[Data to use]
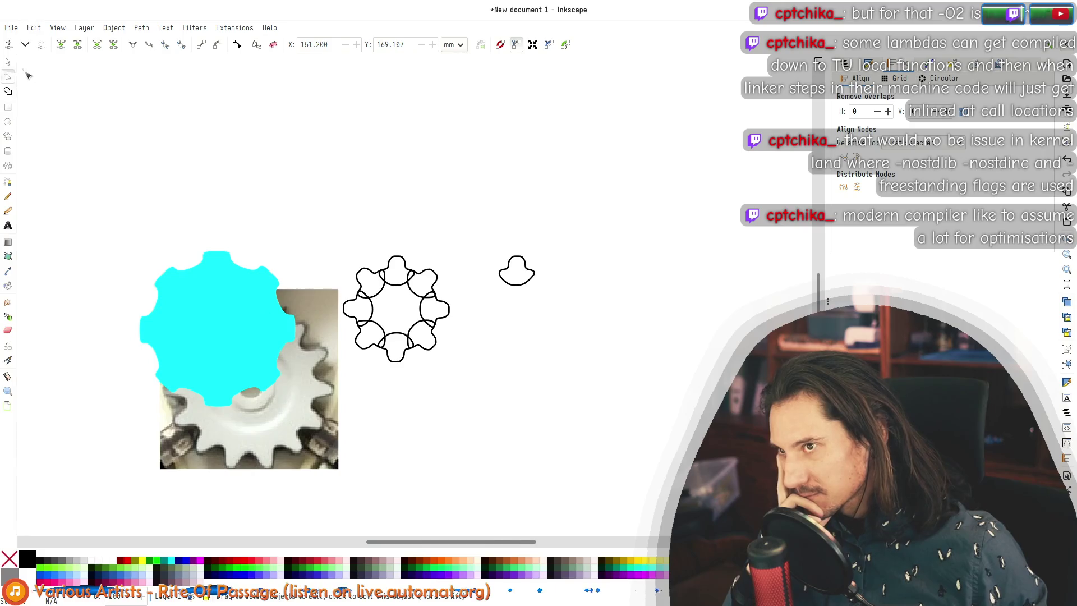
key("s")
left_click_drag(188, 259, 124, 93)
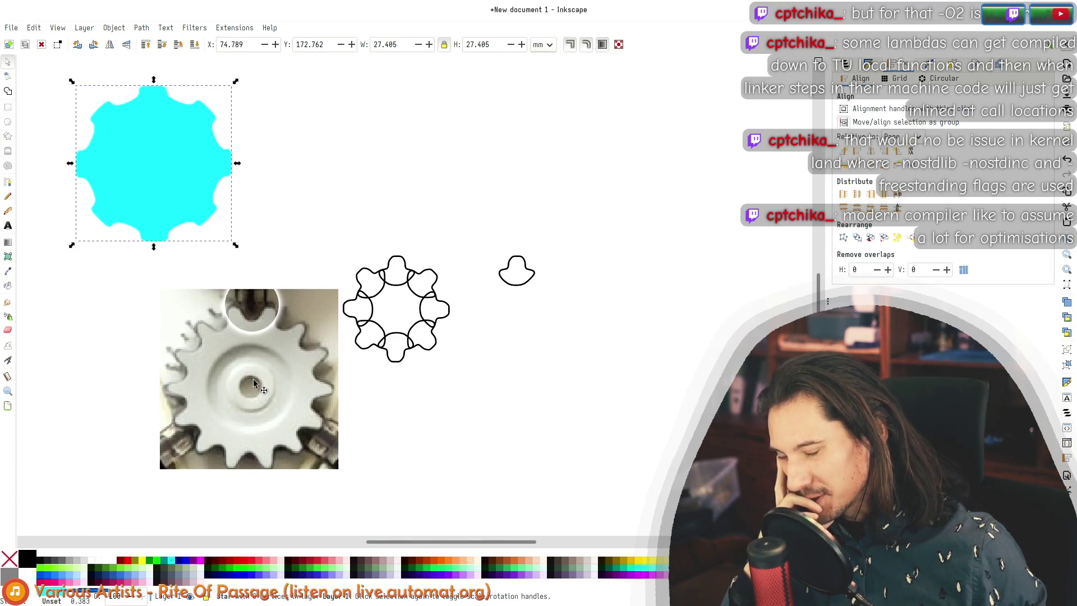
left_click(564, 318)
[/Data to use]
[Data to use]
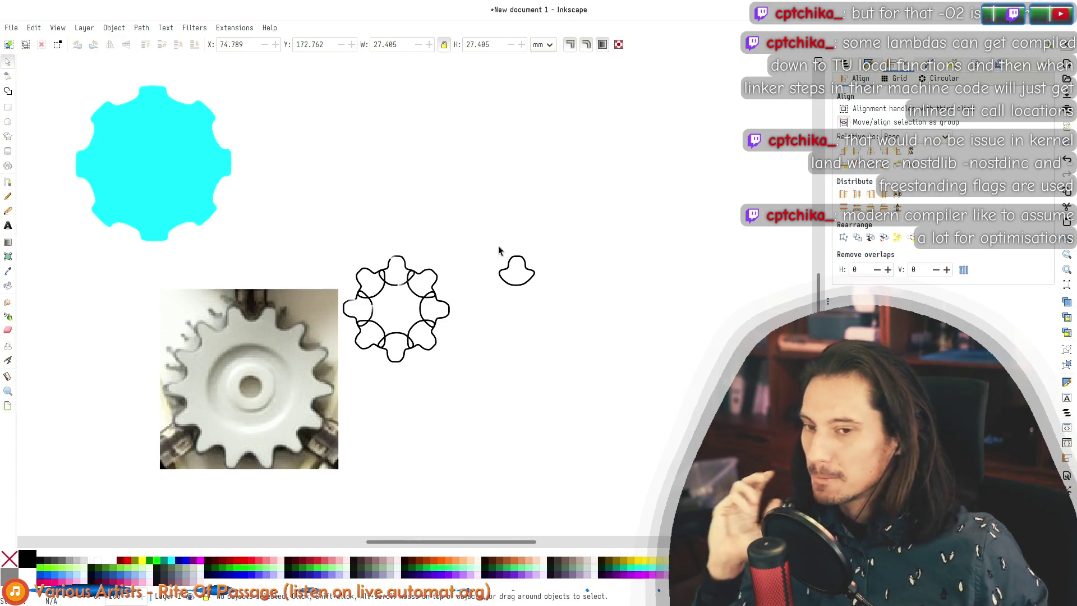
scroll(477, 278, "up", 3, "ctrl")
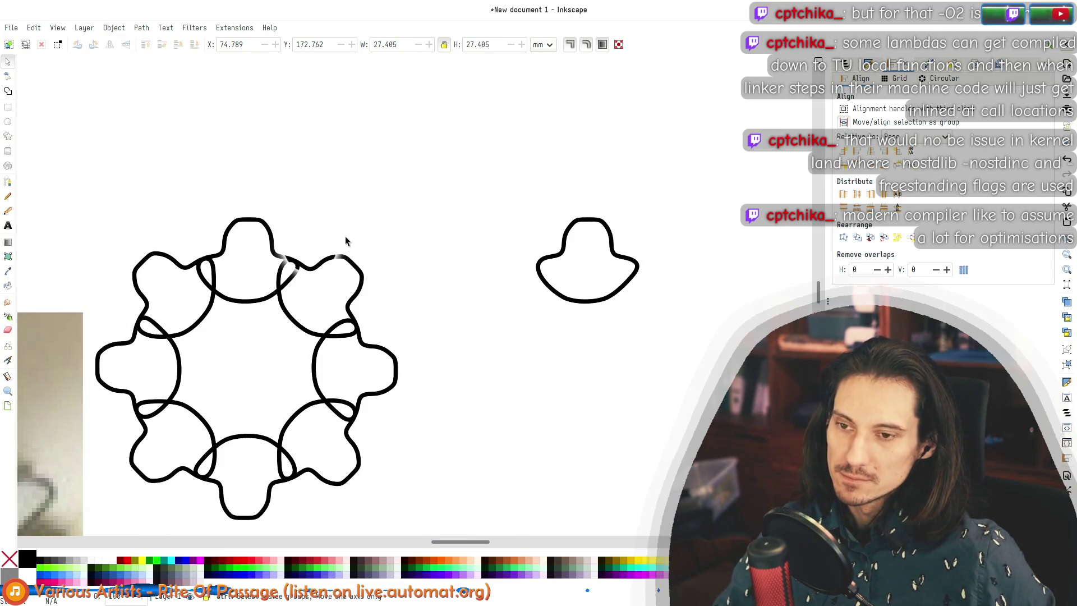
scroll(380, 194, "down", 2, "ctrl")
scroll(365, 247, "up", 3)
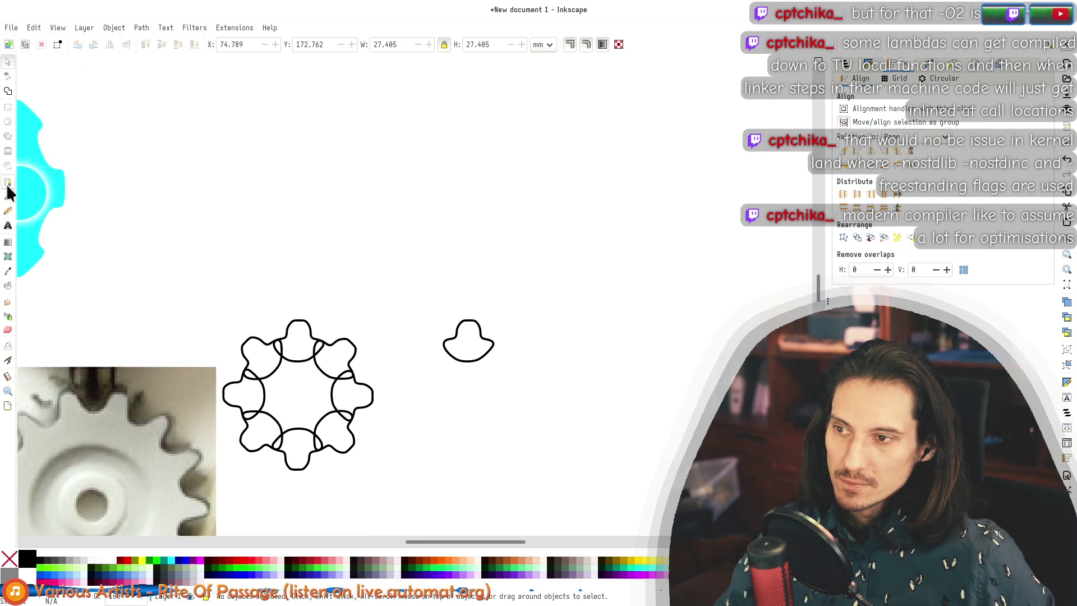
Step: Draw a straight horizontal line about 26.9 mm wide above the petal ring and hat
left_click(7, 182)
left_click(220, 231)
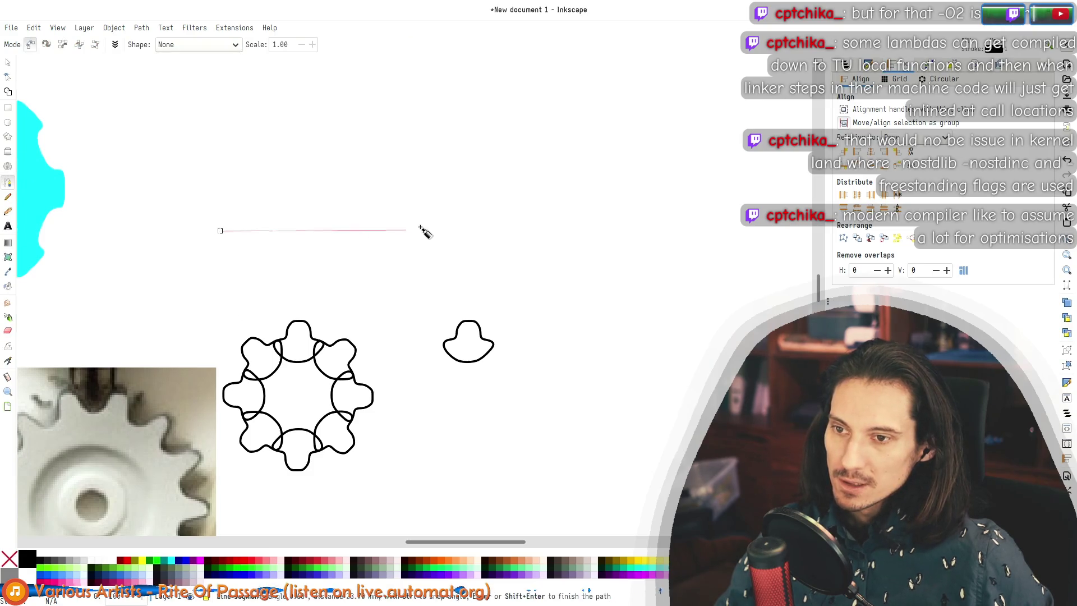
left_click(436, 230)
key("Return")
[/Data to use]
Directions for this task >>
What lines above contain the word "scroll"? Return each such line.

Answer box >>
scroll(477, 278, "up", 3, "ctrl")
scroll(380, 194, "down", 2, "ctrl")
scroll(365, 247, "up", 3)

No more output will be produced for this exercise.